(What is needed)
Write out the full set of records below exactly.

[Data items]
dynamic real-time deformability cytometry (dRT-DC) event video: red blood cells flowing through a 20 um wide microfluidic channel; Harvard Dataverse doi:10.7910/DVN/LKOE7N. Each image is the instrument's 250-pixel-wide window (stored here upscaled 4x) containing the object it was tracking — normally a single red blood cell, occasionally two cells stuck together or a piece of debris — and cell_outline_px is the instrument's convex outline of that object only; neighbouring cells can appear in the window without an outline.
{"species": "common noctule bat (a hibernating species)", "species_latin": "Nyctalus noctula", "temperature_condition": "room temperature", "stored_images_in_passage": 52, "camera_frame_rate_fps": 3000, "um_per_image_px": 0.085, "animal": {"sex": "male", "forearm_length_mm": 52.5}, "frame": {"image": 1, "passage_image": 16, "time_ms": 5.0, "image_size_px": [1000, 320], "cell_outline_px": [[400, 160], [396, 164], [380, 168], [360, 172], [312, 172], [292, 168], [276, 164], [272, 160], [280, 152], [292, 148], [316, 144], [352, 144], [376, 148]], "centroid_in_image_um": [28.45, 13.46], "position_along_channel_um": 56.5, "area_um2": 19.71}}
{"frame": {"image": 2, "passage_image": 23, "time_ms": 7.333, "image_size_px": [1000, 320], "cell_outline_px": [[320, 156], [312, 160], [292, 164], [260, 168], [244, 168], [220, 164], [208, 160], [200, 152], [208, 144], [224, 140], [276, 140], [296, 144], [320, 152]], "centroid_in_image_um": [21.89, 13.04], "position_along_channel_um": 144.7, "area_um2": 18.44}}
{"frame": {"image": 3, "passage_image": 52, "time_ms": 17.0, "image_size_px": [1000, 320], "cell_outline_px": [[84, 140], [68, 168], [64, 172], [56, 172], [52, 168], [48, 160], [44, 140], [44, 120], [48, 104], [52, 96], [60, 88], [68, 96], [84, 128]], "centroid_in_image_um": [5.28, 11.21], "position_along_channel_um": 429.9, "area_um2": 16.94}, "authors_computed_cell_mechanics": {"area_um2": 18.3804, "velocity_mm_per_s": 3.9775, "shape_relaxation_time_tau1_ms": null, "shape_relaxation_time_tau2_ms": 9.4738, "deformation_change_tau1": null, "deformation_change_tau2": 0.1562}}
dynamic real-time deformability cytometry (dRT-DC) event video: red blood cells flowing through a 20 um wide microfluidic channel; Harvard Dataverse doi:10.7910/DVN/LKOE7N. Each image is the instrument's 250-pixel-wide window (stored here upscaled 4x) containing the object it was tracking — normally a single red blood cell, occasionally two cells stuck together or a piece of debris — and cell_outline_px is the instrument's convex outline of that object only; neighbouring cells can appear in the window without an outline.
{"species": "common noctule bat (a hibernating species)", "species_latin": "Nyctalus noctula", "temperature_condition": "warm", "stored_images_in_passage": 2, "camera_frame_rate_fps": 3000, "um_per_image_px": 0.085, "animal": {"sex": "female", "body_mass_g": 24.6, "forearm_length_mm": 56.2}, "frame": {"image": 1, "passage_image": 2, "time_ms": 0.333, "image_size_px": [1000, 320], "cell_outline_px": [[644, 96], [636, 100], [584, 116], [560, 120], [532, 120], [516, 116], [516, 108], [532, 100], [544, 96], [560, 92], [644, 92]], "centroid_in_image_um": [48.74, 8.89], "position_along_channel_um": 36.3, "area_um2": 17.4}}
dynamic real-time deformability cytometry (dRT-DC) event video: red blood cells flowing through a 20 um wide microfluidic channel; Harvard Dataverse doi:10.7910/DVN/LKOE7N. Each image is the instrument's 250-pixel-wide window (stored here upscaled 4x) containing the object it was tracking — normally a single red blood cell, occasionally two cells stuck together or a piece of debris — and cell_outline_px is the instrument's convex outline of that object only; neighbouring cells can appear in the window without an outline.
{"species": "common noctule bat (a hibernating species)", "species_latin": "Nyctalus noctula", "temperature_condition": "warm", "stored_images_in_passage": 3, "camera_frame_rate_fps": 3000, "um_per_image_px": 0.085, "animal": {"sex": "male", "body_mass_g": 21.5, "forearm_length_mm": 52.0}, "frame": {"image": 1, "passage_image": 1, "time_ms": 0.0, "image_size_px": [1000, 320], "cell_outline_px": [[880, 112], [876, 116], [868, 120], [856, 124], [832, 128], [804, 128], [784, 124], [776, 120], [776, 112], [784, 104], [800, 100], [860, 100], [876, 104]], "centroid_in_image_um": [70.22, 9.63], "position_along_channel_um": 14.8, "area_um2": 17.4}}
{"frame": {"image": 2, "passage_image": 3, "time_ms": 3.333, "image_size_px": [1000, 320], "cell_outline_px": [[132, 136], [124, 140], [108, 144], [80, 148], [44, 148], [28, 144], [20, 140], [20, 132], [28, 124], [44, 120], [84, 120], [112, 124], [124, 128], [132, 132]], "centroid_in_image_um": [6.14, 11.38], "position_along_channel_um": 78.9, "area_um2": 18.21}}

(Response to the exercise)
dynamic real-time deformability cytometry (dRT-DC) event video: red blood cells flowing through a 20 um wide microfluidic channel; Harvard Dataverse doi:10.7910/DVN/LKOE7N. Each image is the instrument's 250-pixel-wide window (stored here upscaled 4x) containing the object it was tracking — normally a single red blood cell, occasionally two cells stuck together or a piece of debris — and cell_outline_px is the instrument's convex outline of that object only; neighbouring cells can appear in the window without an outline.
{"species": "common noctule bat (a hibernating species)", "species_latin": "Nyctalus noctula", "temperature_condition": "room temperature", "stored_images_in_passage": 52, "camera_frame_rate_fps": 3000, "um_per_image_px": 0.085, "animal": {"sex": "male", "forearm_length_mm": 52.5}, "frame": {"image": 1, "passage_image": 16, "time_ms": 5.0, "image_size_px": [1000, 320], "cell_outline_px": [[400, 160], [396, 164], [380, 168], [360, 172], [312, 172], [292, 168], [276, 164], [272, 160], [280, 152], [292, 148], [316, 144], [352, 144], [376, 148]], "centroid_in_image_um": [28.45, 13.46], "position_along_channel_um": 56.5, "area_um2": 19.71}}
{"frame": {"image": 2, "passage_image": 23, "time_ms": 7.333, "image_size_px": [1000, 320], "cell_outline_px": [[320, 156], [312, 160], [292, 164], [260, 168], [244, 168], [220, 164], [208, 160], [200, 152], [208, 144], [224, 140], [276, 140], [296, 144], [320, 152]], "centroid_in_image_um": [21.89, 13.04], "position_along_channel_um": 144.7, "area_um2": 18.44}}
{"frame": {"image": 3, "passage_image": 52, "time_ms": 17.0, "image_size_px": [1000, 320], "cell_outline_px": [[84, 140], [68, 168], [64, 172], [56, 172], [52, 168], [48, 160], [44, 140], [44, 120], [48, 104], [52, 96], [60, 88], [68, 96], [84, 128]], "centroid_in_image_um": [5.28, 11.21], "position_along_channel_um": 429.9, "area_um2": 16.94}, "authors_computed_cell_mechanics": {"area_um2": 18.3804, "velocity_mm_per_s": 3.9775, "shape_relaxation_time_tau1_ms": null, "shape_relaxation_time_tau2_ms": 9.4738, "deformation_change_tau1": null, "deformation_change_tau2": 0.1562}}
dynamic real-time deformability cytometry (dRT-DC) event video: red blood cells flowing through a 20 um wide microfluidic channel; Harvard Dataverse doi:10.7910/DVN/LKOE7N. Each image is the instrument's 250-pixel-wide window (stored here upscaled 4x) containing the object it was tracking — normally a single red blood cell, occasionally two cells stuck together or a piece of debris — and cell_outline_px is the instrument's convex outline of that object only; neighbouring cells can appear in the window without an outline.
{"species": "common noctule bat (a hibernating species)", "species_latin": "Nyctalus noctula", "temperature_condition": "warm", "stored_images_in_passage": 2, "camera_frame_rate_fps": 3000, "um_per_image_px": 0.085, "animal": {"sex": "female", "body_mass_g": 24.6, "forearm_length_mm": 56.2}, "frame": {"image": 1, "passage_image": 2, "time_ms": 0.333, "image_size_px": [1000, 320], "cell_outline_px": [[644, 96], [636, 100], [584, 116], [560, 120], [532, 120], [516, 116], [516, 108], [532, 100], [544, 96], [560, 92], [644, 92]], "centroid_in_image_um": [48.74, 8.89], "position_along_channel_um": 36.3, "area_um2": 17.4}}
dynamic real-time deformability cytometry (dRT-DC) event video: red blood cells flowing through a 20 um wide microfluidic channel; Harvard Dataverse doi:10.7910/DVN/LKOE7N. Each image is the instrument's 250-pixel-wide window (stored here upscaled 4x) containing the object it was tracking — normally a single red blood cell, occasionally two cells stuck together or a piece of debris — and cell_outline_px is the instrument's convex outline of that object only; neighbouring cells can appear in the window without an outline.
{"species": "common noctule bat (a hibernating species)", "species_latin": "Nyctalus noctula", "temperature_condition": "warm", "stored_images_in_passage": 3, "camera_frame_rate_fps": 3000, "um_per_image_px": 0.085, "animal": {"sex": "male", "body_mass_g": 21.5, "forearm_length_mm": 52.0}, "frame": {"image": 1, "passage_image": 1, "time_ms": 0.0, "image_size_px": [1000, 320], "cell_outline_px": [[880, 112], [876, 116], [868, 120], [856, 124], [832, 128], [804, 128], [784, 124], [776, 120], [776, 112], [784, 104], [800, 100], [860, 100], [876, 104]], "centroid_in_image_um": [70.22, 9.63], "position_along_channel_um": 14.8, "area_um2": 17.4}}
{"frame": {"image": 2, "passage_image": 3, "time_ms": 3.333, "image_size_px": [1000, 320], "cell_outline_px": [[132, 136], [124, 140], [108, 144], [80, 148], [44, 148], [28, 144], [20, 140], [20, 132], [28, 124], [44, 120], [84, 120], [112, 124], [124, 128], [132, 132]], "centroid_in_image_um": [6.14, 11.38], "position_along_channel_um": 78.9, "area_um2": 18.21}}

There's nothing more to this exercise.